Now, however, recruiters aren't cold-calling talented workers; it's the other way around. But even the headhunters can't do much with hundreds of unsolicited resumés when their clients just aren't hiring.

"We're still working with the area's big venture capitalists, but none of our searches are in the telecom industry right now," says Jeremy King, a senior vice president and partner at Austin McGregor International, the Dallas-based search firm whose clients include Sevin Rosen Funds, Mayfield Fund, and Austin Ventures. "The VCs know where the telecom startup opportunities are and, since the pace of investments is slow, they're doing more resumé vetting themselves."

With recruiters in a holding pattern, job seekers look to career counselors such as Optimance and networking groups such as Career/HiTech Connection to give them some kind of edge. One attendee of both groups says he learned how to pitch himself to a prospective employer in 30 seconds, which is helpful, since "you end up talking to more answering machines than people." An ex-Nortel employee says he's learning how to better match his skills to jobs outside the telecommunications industry.

But even savvy career coaches are no match for a well-worn Rolodex and personal networking. "Sending a resumé in [unsolicited] doesn't do you any good," says Orr. "You have to get someone you know to bring your resumé in. Even in those situations where I do know somebody, I'm seeing seven or eight other people with connections just as good."

Now the folks who were lured from defense and manufacturing jobs into telecom are lining up with resumés in hand outside Fort Worth's Lockheed Martin Corp., which just won a multibillion-dollar defense contract. And those that left optical networking startups for the security of the big telecom companies are finding the air over there is just as thick with anxiety.

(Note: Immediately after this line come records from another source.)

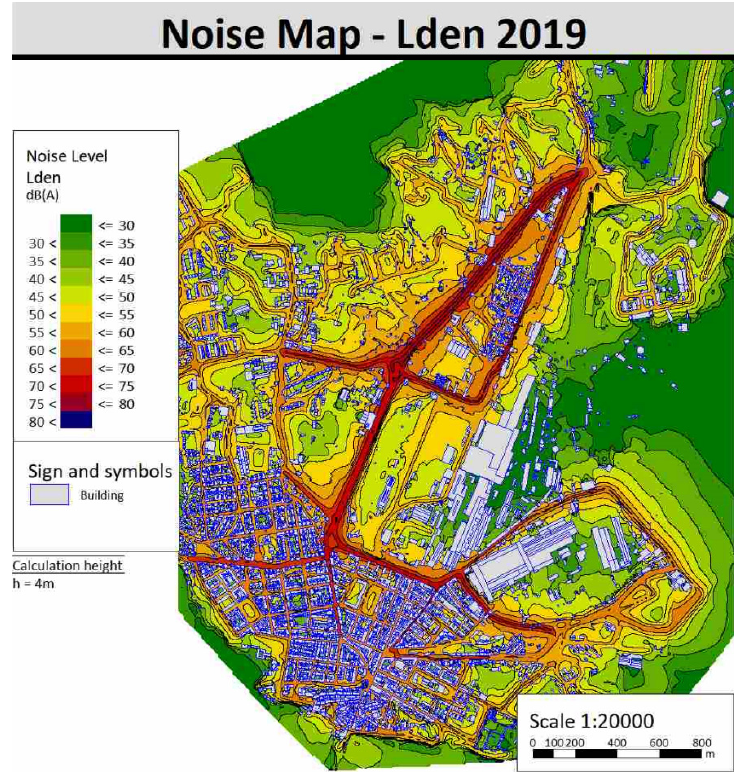
Figure 13. Noise maps of Piombino with L den indicator for 2019.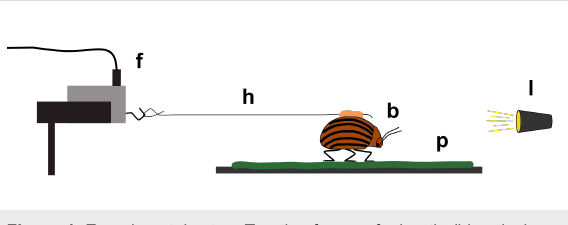
Figure 4: Experimental setup. Traction forces of a beetle (b) actively walking on a plant surface (p) were recorded by using a highly sens- itive force transducer (f). The beetle was fixed to the force transducer by a piece of hair (h) and attracted by a small light source (l). Adapted from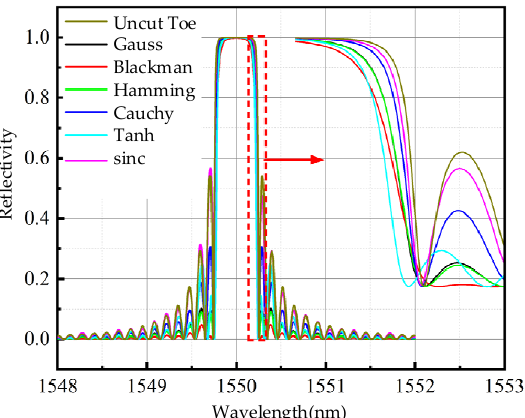
Figure 7. Grating reflection spectra after different toe cutting methods.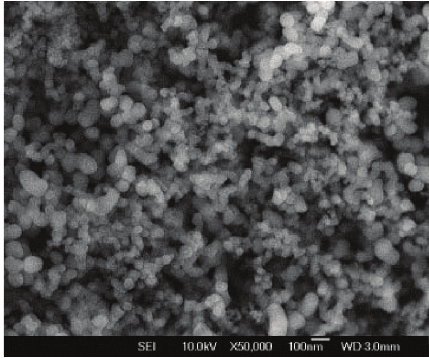
Figure 3: The morphology of NS obtained by using SEM.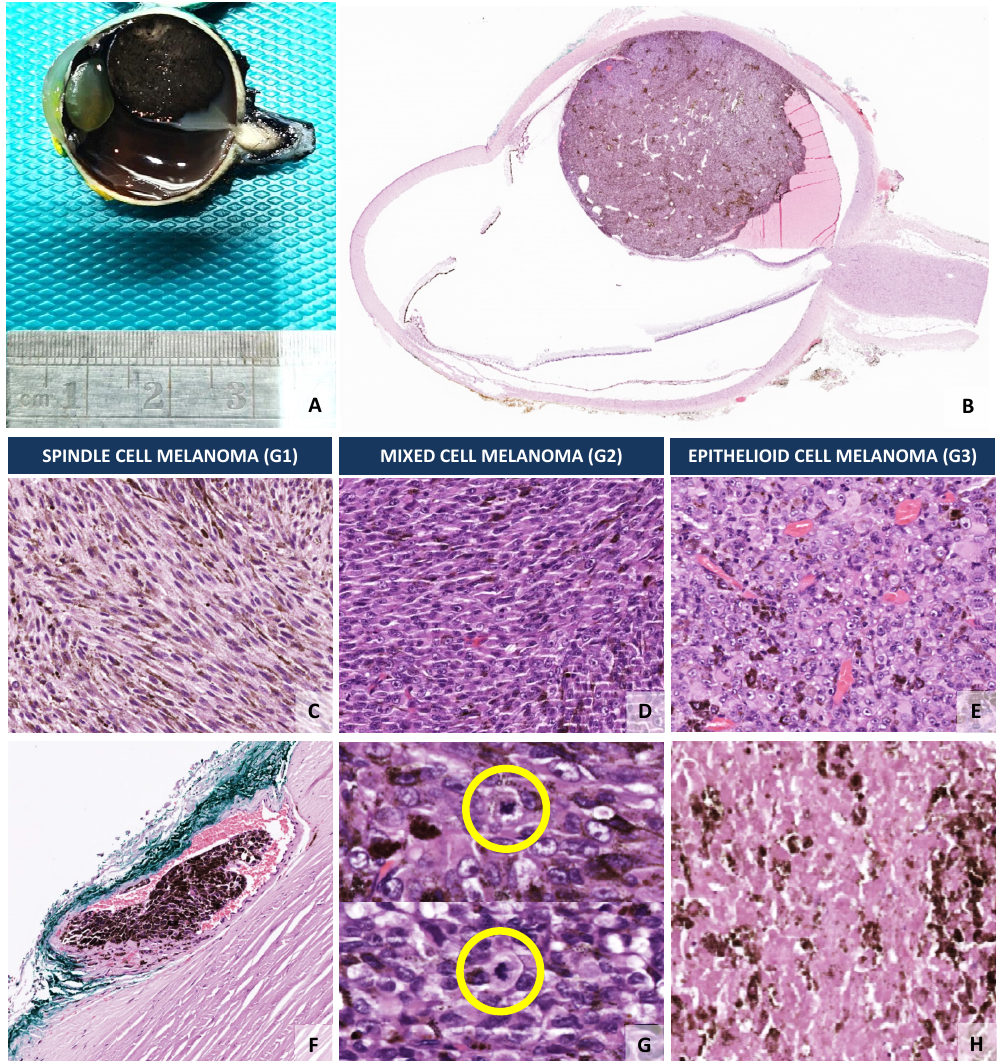
Figure 2. Uveal melanoma is a primary malignant tumour of the eye with a potential dismal prognosis, since nearly 50% of the patients die because of metastases, preferentially to the liver, Figure 2. Lamas et al. , 2021 which are not curable due to the absence of meaningful therapeutic strategies. The morphological features of uveal melanoma are instrumental to predict the prognosis of patients. ( A ) Eye specimen containing a pigmented round tumour located in the choroid (posterior segment of the eye), the most frequent anatomic location of uveal melanomas. ( B ) Whole-slide representative microscopic view of the large-sized choroidal melanoma with evidence of associated exudative retinal detachment (H&E, 2 × magnification). ( C ) Uveal melanomas composed by more than 90% of spindle cells are called spindle cell melanomas (G1; H&E, 400 × magnification). ( D ) Uveal melanomas containing more than 10% of a spindle cell component and less than 90% of an epithelioid component are termed mixed cell melanomas (G2; H&E, 400 × magnification). ( E ) Epithelioid cell melanomas (G3), which are associated with a worse patient prognosis, are composed by more than 90% of epithelioid malignant cells (H&E, 400 × magnification). ( F ) Uveal melanoma disseminates systemically through a preferential haematogenous pathway. The presence of images of vascular invasion is correlated with a worse prognosis for patients (H&E, 200 × magnification). ( G ) The presence of an increased number of mitosis (yellow circle) also hints a worse outcome for uveal melanoma patients (H&E, 200 ×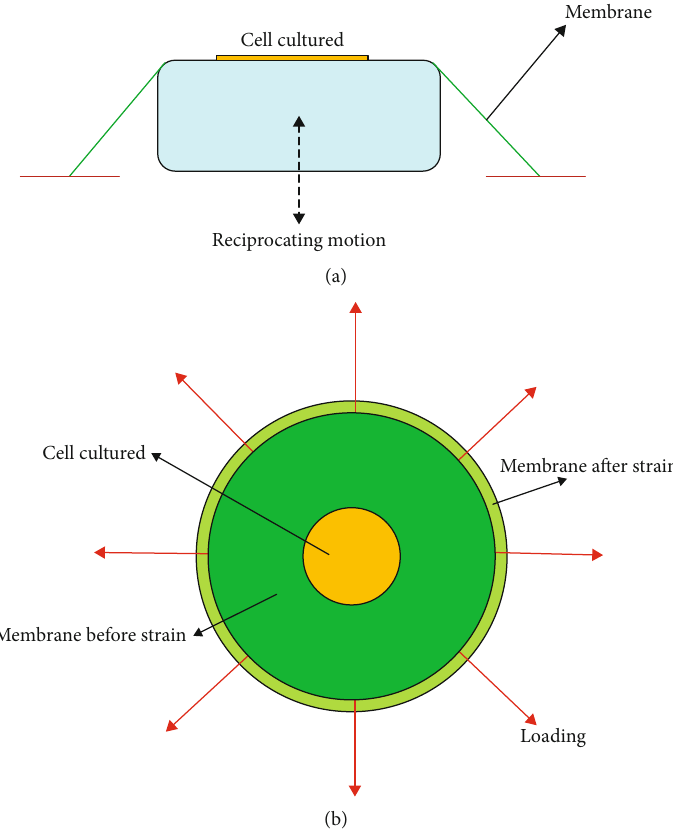
Figure 2: The schematic of an equiaxial cyclic bioreactor: (a) front view; (b) top view. Table 1: Di ff erent immunization strategies using MSCs, DCs, and proteins in BALB/c mice.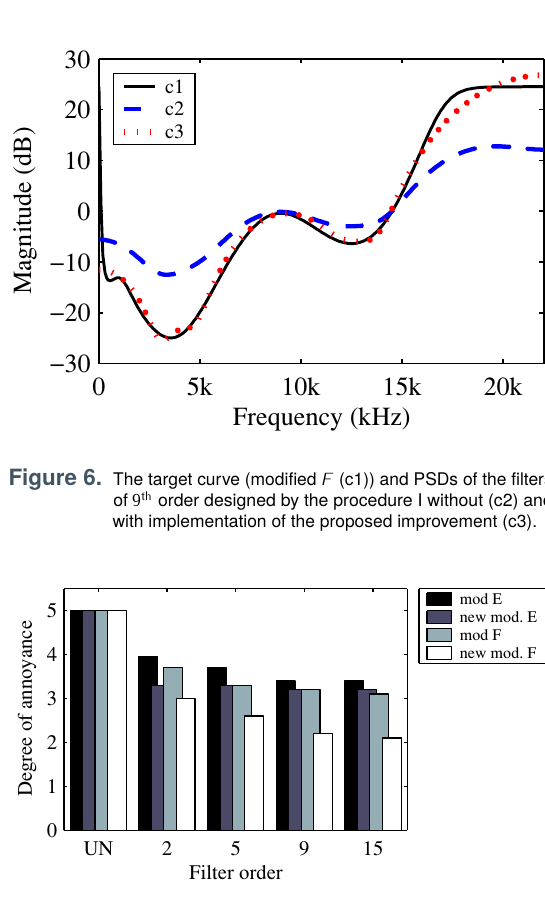
Figure 7. Theaveragedresultsofthelisteningtestsforall 25 subjects: the degree of annoyance of noise shaped by the filters of order 2 , 5 , 9 and 15 designed by the procedure I using the indicated design curves (modified E , new modified E , modified F and new modified F ) relative to the annoyance of unshaped noise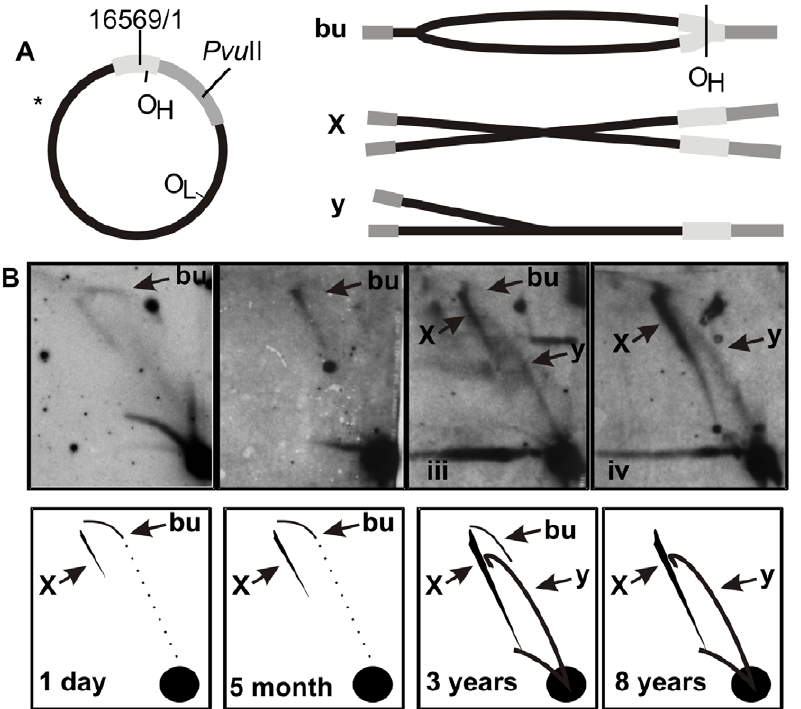
Figure 2. Theta-type mtRIs in infant heart. (A) A diagram of human mtDNA showing the probe location (*), the Pvu II cut site (nt 2565) and the resulting molecular forms after digest. In the case of unidirectional theta-replication originating from the O H , the molecules containing replication bubbles form almost complete bubble-arc (bu) on the 2D-AGE. Y- or Y-like arc likely results from initiation outside O H but can in the case of human heart mtDNA also contain more diverse forms of mtRIs (see [5] for further explanation). (B) Single-cut Pvu II 2D-AGE analysis of the samples in Figure 1. Faint bubble-arcs seen at younger age are gradually replaced by X- and Y-forms of much stronger intensity. Heart mtRIs from children aged 8–10 years show no difference to the adult mtRI forms.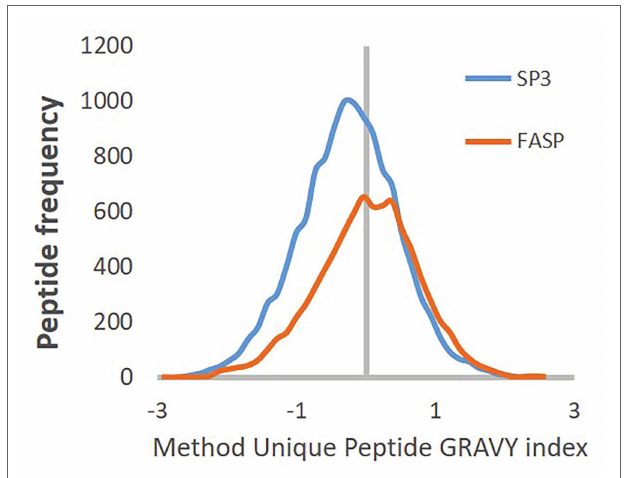
FIGURE 7 | GRAVY index distribution of peptide uniquely identified by FASP (orange) or SP3 Carboxy (blue)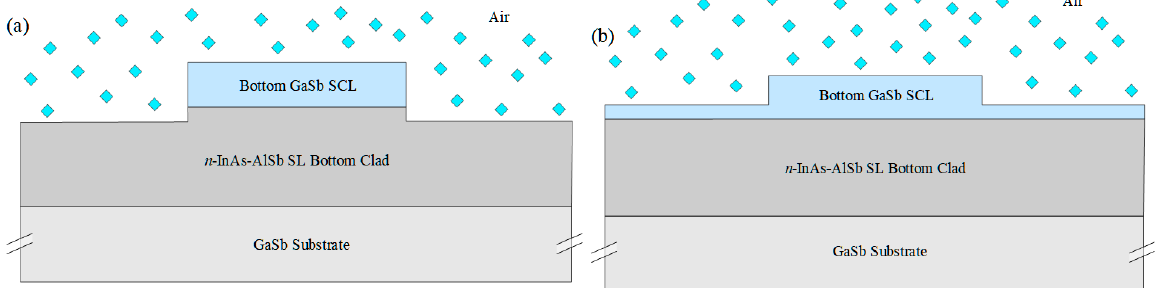
Figure 2. Schematic cross sections of passive waveguides processed from the ICL epitaxial structure of Figure 1a. The ridge is formed by etching away the top contacting layer, top clad layer, top SCL, and the active stages, to leave the bottom SCL that serves as the waveguide core and the bottom InAs-AlSb SL that forms the bottom clad. Outside the narrow ridge, either the bottom SCL is fully etched away, with the etch stopping near the top of the bottom cladding layer ( a ), or the etch stops within the bottom SCL ( b ). If the tops and sides of these passive waveguides are left exposed, as shown in the figures, propagating light will evanescently couple to an ambient sample gas or liquid. A typical overlap of the optical mode profile with the ambient gas will be illustrated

There are jobs out there, insists Gregg Wetterman, founder of GeekMeet, a North Texas technology networking group with some 8,500 local members. Wetterman says he's heard from several large telecom companies that are quietly looking to fill very specific jobs.

"It was hard for these companies to decide which people to let go and, many times, they culled too many too fast," he says. "In those cases, they can't actively recruit; the response would be too overwhelming."

At local watering holes, such as Nedley's in Richardson and The Flying Saucer in Addison, the midday crowd wearing pressed khakis and collared shirts well outnumbers the college students and other patrons. They share new leads, critique each other's resumés, and try to keep their spirits up.

In the nearby suburban neighborhoods, where two-income families have one car in the driveway during working hours, laid-off workers ask themselves how long they can stretch their severance pay, whether they should get a part-time job to keep money coming in, and what their families can do without until things start looking up.

"Probably the hardest thing to do is to stay upbeat day after day," says one market analyst who was fired by an optical networking equipment startup several weeks ago. "There's a lot of cynicism out there, but you can't let it get to you."